The formation of a standardized taxonomy for data analysis and predictive modeling would facilitate research collaboration, accelerate decisions, and help select the right predictive models to be used.

One method being used is federated learning, which allows the AI to be trained across multiple different centers without the need for sharing raw data, keeping the data safe within its source.
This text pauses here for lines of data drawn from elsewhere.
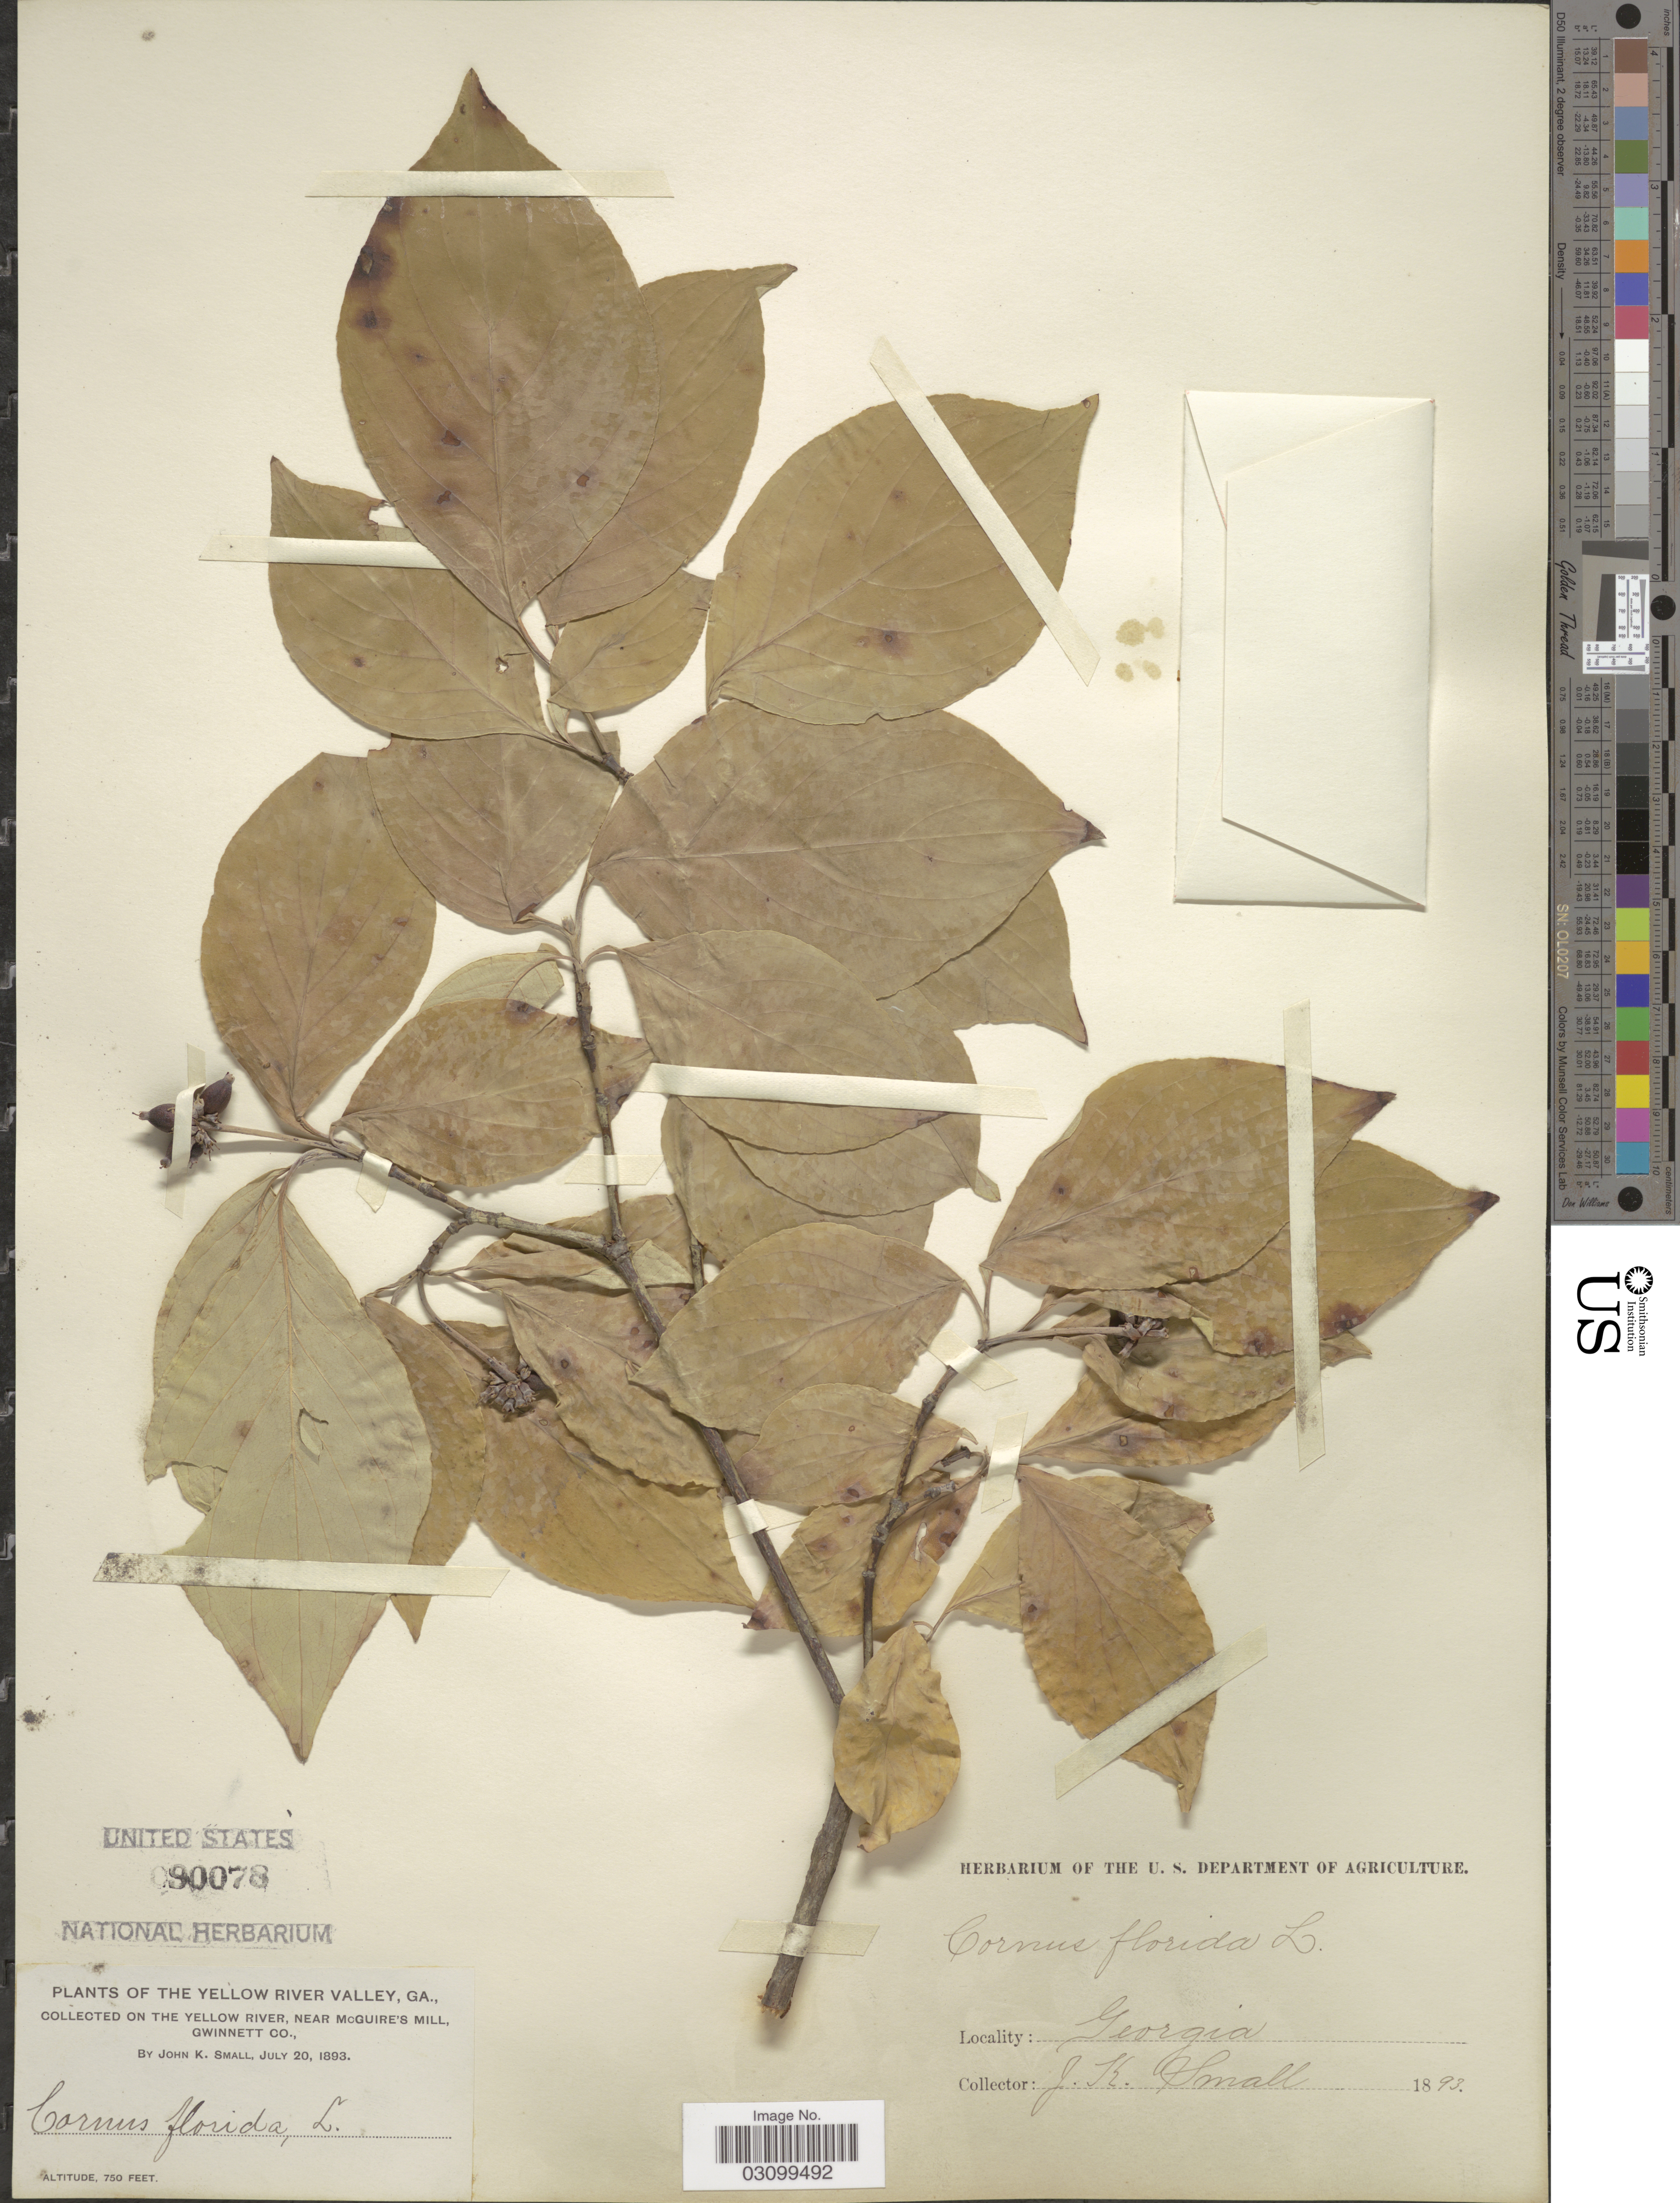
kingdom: Plantae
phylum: Tracheophyta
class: Magnoliopsida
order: Cornales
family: Cornaceae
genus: Cornus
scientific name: Cornus florida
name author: L.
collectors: J. K. Small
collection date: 1893-07-20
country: United States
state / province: Georgia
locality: The Yellow River Valley. On the Yellow river, near McGuire's Mill, Gwinett Co.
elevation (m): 229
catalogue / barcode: US 90078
Another concern is the potential for bias and overfitting of the predictive models, which could lead to inaccurate predictions. Human error can still persist even using these tools to automate tasks, due to the fact that if the AI tools are trained incorrectly, they will produce inaccurate data. A relevant study suggests that implementing AI with wearable devices and other emerging technology in the future would benefit some of the challenges by providing real-time data for the models to use, which could lead to increased accuracy of the data in its raw form, creating less need to spend time cleaning the data, and allowing the models to make more accurate predictions.

===Ethical concerns===
A critical concern for using AI and predictive modeling in disease informatics is data security and privacy. The data sources being used (electronic health records, demographics, etc.) contain highly sensitive information that must be protected for all parties involved. Any models or techniques being used need to be in compliance with local governmental regulations and laws such as HIPAA in the United States. The data used must also undergo rigorous data anonymization and de-identification protocols to protect patient privacy.

Similarly, in Europe Health Technology Assessment Regulation (HTAR), are for the evaluation of various medical trial benefits and the consequences of a new medical technology. These laws are applied when a computational medical experiment or tool such as robotic surgery or software for diagnosis needs to demonstrate their safety and potential effective impact in the medical area.